Человек с другой войны
Это произошло неожиданно. Мне позвонил бессменный акушер всей нашей рок-культуры — Артем Троицкий и сказал, что он обнаружил в городе Череповце уникально талантливого парня. Поскольку он, мол, сильно «косит» на поэзию, то вот не посмотришь ли его. Не пожалеешь, мол. И они в этот же день приехали — Артем и Саша Башлачев. Я действительно не пожалел, потому что песни, которые я услышал, были действительно шедеврами: яркими, мощными, очень интересными по фактуре, откровенными, честными, и я сразу понял, что Саша — серьезный, большой артист и поэт, художник поющегося слова. Он был уникально образован поэтически.
Это сказывалось в том, что он делал, а не в том, что он говорил. Башлачев вообще предпочитал не вести так называемых профессиональных разговоров, но сами его песни, их уровень явно показывали энциклопедическую образованность в искусстве, высочайшую культуру поэтики и версификации, абсолютное владение всеми приемами современной русской поэзии.
Высокий лирик, Башлачев авантюрно пилотирует Пегаса, наж-дачно приземляет крылатость, нагружает реалиями любой полет, не умея и не любя парить «порожняком» в высях над кронами осеннего (в душе) ландшафта:
И у нас превращается в квас пиво.
Сонные дамы смотрят лениво щелками глаз.
Им теперь незачем нравиться нам.
И, прогулявшись, сам
Я насчитал десять небритых дам.
Вот за эту эквилибристичность, за плейбойство, за неприятие положенных и милых сердцу чиновника от искусства пафоса, эмоциональной нормативности и плакатности Сашу к аудитории тоже, как и за тематику, не пускали, зная, что без простора для самоотдачи и самораздачи талант дряхлеет, крылья сковываются гиподинамией и отложениями. Так погибают царь неба и царь степи в зоопарке — как царь природы в застенке, особенно если стены крепки, но прозрачны и неощутимы.
Так тонут в студне. В болоте. В дерьме. В концлагере на двести-триста миллионов заключенных, над которым даже звезды бессменны, как часовые и надзиратели, а солнце кажется уже просто дневным прожектором. В таком лагере переезжать из города в город глупо, как переходить из барака в барак. Везде одно и тоже.
Он бежал из Череповца в Москву. Потом из Москвы в Питер.
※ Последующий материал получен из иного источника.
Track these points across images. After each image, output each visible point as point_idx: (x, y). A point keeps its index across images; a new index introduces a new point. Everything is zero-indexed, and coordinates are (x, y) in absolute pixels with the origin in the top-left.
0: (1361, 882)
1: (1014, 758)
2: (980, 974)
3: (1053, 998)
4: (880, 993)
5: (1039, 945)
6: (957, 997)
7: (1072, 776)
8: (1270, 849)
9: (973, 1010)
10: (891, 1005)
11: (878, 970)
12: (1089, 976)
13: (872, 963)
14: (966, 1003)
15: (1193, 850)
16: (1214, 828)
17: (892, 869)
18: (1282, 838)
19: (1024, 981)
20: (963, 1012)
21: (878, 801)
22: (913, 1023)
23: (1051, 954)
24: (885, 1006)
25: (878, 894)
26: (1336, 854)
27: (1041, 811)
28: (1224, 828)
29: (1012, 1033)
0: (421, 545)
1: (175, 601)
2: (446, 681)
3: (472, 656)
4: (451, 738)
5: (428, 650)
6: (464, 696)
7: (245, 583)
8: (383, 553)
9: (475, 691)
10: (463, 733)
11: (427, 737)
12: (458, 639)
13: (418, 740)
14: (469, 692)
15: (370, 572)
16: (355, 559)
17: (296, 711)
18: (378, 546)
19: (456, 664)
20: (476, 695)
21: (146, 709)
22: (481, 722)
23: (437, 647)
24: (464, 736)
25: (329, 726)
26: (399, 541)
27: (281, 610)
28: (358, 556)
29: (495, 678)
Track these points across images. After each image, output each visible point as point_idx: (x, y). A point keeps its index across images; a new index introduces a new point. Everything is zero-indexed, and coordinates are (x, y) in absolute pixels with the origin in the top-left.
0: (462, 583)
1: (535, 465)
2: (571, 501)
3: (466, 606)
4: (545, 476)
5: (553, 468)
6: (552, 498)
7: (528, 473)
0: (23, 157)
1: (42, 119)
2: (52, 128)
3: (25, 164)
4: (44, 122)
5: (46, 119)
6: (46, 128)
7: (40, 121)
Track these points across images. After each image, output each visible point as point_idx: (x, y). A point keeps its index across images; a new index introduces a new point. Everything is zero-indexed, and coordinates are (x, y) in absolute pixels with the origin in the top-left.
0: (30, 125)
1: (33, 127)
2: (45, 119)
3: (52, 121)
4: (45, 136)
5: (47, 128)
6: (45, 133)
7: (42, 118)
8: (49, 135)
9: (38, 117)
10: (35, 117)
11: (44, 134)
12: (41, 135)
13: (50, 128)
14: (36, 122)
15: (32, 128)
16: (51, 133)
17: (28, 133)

Потом из Питера в смерть.
Удивительно хорошо налажено у нас дело прописки в истории нашей культуры с заполнением графы «когда» одним из самых лакомых для русского артикуляционного аппарата словом «посмертно». Преступность, воспринимающаяся уже как исконная черта самобытности.
Тогда, когда Саша был жив, я несколько раз пересказывал ему свой разговор с Окуджавой, в конце которого Булат Шалвович сказал: «Леша, у вас будет опубликовано все, нужно только постараться до этого дожить». Для того, чтобы было опубликовано, Саша однажды до глубокой ночи переписывал мне в тетрадку свои песни. Я обещал, что буду стараться, буду предлагать.
Накануне вышла моя статья о рок-песне в самой читаемой и массовотиражной молодежной газете, где я сумел отстоять при сокращении строки о нем, хотя тамошние «знатоки» пожимали плечами и напирали на то, что Башлачева никто не знает, если уж не знают они. Это начало 1987 года. Жить Саше оставалось год без нескольких дней. Со дня его гибели прошли годы. Я иногда листаю эти песни и давней его тетрадке.